Prompt
At the line containing "[72,312,106,328] also -> (665, 152) none", start repeating the entries exactly, and continue through the last line.
══════════════════════════════
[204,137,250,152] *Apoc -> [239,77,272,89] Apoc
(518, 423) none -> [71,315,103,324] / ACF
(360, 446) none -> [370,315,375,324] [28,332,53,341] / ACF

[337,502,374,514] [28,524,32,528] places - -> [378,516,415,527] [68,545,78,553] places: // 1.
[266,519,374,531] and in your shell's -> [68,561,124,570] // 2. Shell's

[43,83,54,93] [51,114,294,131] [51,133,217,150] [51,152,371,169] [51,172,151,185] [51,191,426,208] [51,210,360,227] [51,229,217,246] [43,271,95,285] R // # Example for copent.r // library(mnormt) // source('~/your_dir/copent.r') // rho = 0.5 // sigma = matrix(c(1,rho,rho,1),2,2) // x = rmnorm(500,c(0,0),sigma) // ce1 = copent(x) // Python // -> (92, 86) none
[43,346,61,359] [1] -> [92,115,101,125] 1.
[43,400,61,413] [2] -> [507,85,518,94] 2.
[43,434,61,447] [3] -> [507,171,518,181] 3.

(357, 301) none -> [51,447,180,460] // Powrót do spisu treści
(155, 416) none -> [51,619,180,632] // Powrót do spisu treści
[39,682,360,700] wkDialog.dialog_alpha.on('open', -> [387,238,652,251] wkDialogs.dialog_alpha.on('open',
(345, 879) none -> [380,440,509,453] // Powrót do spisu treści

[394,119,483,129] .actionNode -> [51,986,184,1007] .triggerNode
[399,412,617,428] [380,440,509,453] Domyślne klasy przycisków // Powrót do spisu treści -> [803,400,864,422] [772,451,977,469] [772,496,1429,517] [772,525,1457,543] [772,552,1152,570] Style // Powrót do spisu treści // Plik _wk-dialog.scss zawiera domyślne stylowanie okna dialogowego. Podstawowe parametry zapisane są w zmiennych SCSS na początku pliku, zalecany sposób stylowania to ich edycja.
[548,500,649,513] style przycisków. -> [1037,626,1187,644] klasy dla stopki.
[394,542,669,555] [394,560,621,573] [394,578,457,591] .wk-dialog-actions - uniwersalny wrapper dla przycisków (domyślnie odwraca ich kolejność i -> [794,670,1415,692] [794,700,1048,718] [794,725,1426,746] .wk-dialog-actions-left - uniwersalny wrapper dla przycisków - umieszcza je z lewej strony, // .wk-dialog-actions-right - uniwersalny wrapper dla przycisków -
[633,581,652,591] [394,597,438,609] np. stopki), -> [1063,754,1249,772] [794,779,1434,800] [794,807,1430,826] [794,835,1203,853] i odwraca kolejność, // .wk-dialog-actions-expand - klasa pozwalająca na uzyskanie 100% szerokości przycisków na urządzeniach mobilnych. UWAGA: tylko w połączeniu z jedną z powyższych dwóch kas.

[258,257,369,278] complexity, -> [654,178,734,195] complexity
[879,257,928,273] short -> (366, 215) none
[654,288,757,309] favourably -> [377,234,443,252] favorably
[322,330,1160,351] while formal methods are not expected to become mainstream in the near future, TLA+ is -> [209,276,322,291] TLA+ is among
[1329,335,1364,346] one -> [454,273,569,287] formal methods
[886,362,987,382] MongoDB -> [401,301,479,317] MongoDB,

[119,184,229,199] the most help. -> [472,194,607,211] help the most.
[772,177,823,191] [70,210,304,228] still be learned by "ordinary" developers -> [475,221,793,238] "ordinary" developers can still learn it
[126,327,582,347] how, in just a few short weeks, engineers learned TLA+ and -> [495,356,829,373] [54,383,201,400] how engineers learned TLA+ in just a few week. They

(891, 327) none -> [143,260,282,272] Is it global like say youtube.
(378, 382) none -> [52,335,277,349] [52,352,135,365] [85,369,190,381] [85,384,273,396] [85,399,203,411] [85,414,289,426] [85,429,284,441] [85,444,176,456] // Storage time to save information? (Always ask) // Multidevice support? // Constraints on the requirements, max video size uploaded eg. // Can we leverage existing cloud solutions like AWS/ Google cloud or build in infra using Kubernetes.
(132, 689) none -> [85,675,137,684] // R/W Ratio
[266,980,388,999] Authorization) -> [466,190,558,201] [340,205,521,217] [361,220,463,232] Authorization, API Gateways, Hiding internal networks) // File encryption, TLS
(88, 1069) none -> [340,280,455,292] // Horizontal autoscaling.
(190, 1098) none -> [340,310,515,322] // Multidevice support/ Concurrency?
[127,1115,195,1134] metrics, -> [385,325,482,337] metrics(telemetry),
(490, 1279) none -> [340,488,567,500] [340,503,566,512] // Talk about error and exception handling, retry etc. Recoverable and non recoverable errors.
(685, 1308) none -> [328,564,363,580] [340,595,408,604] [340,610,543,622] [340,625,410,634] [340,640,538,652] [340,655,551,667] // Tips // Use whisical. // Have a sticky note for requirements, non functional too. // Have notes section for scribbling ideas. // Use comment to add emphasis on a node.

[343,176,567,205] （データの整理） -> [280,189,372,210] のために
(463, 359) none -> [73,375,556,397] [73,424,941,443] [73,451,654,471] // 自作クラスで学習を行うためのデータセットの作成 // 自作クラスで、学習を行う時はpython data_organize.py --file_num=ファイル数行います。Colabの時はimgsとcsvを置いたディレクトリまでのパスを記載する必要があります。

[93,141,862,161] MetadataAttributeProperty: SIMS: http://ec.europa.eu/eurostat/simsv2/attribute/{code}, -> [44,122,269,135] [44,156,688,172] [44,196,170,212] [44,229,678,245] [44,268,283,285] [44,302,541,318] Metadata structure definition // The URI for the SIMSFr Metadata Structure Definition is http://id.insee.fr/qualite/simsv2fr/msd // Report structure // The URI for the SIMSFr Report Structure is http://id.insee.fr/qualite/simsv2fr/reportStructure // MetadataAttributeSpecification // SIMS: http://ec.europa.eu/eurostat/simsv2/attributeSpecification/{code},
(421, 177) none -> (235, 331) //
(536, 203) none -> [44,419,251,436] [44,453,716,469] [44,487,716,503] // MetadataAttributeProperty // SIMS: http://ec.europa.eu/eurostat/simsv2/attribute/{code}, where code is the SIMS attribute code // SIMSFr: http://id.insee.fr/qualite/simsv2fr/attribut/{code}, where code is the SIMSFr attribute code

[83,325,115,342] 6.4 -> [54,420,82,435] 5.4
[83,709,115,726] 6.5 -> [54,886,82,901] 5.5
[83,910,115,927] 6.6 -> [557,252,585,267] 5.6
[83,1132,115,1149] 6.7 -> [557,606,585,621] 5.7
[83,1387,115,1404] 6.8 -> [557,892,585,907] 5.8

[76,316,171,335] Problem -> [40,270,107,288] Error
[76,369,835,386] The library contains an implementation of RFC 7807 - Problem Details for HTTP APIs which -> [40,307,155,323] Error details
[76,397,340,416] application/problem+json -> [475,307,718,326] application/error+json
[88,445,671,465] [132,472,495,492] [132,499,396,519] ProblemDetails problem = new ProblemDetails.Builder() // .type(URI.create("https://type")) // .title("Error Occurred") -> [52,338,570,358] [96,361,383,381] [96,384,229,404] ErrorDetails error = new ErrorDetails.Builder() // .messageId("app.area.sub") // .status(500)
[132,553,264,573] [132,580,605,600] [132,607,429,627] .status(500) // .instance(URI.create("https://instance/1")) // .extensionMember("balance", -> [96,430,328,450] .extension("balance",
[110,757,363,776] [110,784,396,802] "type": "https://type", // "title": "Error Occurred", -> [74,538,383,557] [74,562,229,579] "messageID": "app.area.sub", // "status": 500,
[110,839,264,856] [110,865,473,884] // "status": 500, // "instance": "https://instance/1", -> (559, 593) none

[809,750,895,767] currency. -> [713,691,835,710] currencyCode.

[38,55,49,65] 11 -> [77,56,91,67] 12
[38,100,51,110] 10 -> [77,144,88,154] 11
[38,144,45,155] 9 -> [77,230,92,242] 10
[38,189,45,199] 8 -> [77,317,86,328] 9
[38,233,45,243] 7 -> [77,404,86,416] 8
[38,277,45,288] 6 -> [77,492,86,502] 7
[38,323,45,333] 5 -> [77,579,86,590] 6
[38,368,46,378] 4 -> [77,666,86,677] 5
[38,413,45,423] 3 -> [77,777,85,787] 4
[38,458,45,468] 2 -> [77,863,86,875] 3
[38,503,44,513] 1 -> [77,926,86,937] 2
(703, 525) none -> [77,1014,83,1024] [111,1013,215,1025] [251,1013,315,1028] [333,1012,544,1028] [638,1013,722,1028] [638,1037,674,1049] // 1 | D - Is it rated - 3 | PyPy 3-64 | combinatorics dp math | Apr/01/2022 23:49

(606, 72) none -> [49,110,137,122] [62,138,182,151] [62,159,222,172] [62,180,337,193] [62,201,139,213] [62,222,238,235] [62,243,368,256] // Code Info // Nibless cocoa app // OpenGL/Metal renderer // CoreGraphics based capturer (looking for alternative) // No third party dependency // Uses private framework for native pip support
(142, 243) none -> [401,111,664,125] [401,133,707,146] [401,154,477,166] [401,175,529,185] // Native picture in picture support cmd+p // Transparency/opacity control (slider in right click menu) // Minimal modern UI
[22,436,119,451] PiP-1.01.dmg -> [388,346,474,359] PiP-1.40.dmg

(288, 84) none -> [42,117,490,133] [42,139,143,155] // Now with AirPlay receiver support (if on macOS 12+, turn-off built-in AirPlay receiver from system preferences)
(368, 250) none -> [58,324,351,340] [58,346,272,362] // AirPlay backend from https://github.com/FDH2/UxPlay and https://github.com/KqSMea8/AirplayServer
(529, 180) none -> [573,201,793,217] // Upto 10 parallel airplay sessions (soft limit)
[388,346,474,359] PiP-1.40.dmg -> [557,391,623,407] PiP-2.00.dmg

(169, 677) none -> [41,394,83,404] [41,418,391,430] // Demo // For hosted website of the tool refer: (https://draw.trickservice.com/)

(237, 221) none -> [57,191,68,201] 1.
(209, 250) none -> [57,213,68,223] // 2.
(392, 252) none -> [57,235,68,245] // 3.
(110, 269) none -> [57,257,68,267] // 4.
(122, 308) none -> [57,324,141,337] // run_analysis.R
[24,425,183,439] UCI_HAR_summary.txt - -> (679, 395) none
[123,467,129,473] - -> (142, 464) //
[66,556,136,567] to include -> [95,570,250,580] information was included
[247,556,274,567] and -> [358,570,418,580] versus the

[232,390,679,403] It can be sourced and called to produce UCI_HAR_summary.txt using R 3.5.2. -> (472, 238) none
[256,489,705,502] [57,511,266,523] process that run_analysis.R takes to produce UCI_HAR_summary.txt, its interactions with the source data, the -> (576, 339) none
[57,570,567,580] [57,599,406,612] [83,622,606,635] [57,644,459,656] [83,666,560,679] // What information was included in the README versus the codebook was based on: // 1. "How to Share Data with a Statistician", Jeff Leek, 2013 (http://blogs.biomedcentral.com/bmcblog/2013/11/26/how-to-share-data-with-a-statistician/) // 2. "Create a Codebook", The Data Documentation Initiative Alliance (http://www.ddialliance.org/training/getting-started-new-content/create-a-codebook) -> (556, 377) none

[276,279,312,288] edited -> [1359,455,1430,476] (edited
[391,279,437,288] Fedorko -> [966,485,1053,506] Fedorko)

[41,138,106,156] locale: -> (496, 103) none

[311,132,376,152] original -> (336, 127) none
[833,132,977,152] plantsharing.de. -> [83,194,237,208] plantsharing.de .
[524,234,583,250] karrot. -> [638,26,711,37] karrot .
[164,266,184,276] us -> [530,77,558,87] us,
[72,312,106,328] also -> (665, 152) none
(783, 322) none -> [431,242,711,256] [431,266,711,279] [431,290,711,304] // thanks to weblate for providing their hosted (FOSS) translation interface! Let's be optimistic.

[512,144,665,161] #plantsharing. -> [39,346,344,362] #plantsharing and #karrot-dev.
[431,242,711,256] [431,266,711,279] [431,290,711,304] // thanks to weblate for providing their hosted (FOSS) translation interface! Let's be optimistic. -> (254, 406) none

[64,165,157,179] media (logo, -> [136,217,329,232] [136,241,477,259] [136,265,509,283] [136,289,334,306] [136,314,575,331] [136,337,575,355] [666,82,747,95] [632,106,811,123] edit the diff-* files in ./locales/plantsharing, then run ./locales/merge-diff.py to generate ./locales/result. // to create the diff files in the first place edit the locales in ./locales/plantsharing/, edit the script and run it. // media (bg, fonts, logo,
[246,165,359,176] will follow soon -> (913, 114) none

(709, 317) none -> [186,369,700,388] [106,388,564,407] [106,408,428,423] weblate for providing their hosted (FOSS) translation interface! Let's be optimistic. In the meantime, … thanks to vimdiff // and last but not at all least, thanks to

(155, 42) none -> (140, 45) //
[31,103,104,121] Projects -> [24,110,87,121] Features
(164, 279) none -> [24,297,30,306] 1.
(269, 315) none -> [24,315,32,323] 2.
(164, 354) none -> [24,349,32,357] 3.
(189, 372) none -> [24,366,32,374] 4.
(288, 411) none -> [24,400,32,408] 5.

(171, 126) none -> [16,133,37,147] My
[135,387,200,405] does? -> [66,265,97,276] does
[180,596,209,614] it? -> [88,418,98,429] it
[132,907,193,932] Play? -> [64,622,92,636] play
══════════════════════════════
Task result
[72,312,106,328] also -> (665, 152) none
(783, 322) none -> [431,242,711,256] [431,266,711,279] [431,290,711,304] // thanks to weblate for providing their hosted (FOSS) translation interface! Let's be optimistic.

[512,144,665,161] #plantsharing. -> [39,346,344,362] #plantsharing and #karrot-dev.
[431,242,711,256] [431,266,711,279] [431,290,711,304] // thanks to weblate for providing their hosted (FOSS) translation interface! Let's be optimistic. -> (254, 406) none

[64,165,157,179] media (logo, -> [136,217,329,232] [136,241,477,259] [136,265,509,283] [136,289,334,306] [136,314,575,331] [136,337,575,355] [666,82,747,95] [632,106,811,123] edit the diff-* files in ./locales/plantsharing, then run ./locales/merge-diff.py to generate ./locales/result. // to create the diff files in the first place edit the locales in ./locales/plantsharing/, edit the script and run it. // media (bg, fonts, logo,
[246,165,359,176] will follow soon -> (913, 114) none

(709, 317) none -> [186,369,700,388] [106,388,564,407] [106,408,428,423] weblate for providing their hosted (FOSS) translation interface! Let's be optimistic. In the meantime, … thanks to vimdiff // and last but not at all least, thanks to

(155, 42) none -> (140, 45) //
[31,103,104,121] Projects -> [24,110,87,121] Features
(164, 279) none -> [24,297,30,306] 1.
(269, 315) none -> [24,315,32,323] 2.
(164, 354) none -> [24,349,32,357] 3.
(189, 372) none -> [24,366,32,374] 4.
(288, 411) none -> [24,400,32,408] 5.

(171, 126) none -> [16,133,37,147] My
[135,387,200,405] does? -> [66,265,97,276] does
[180,596,209,614] it? -> [88,418,98,429] it
[132,907,193,932] Play? -> [64,622,92,636] play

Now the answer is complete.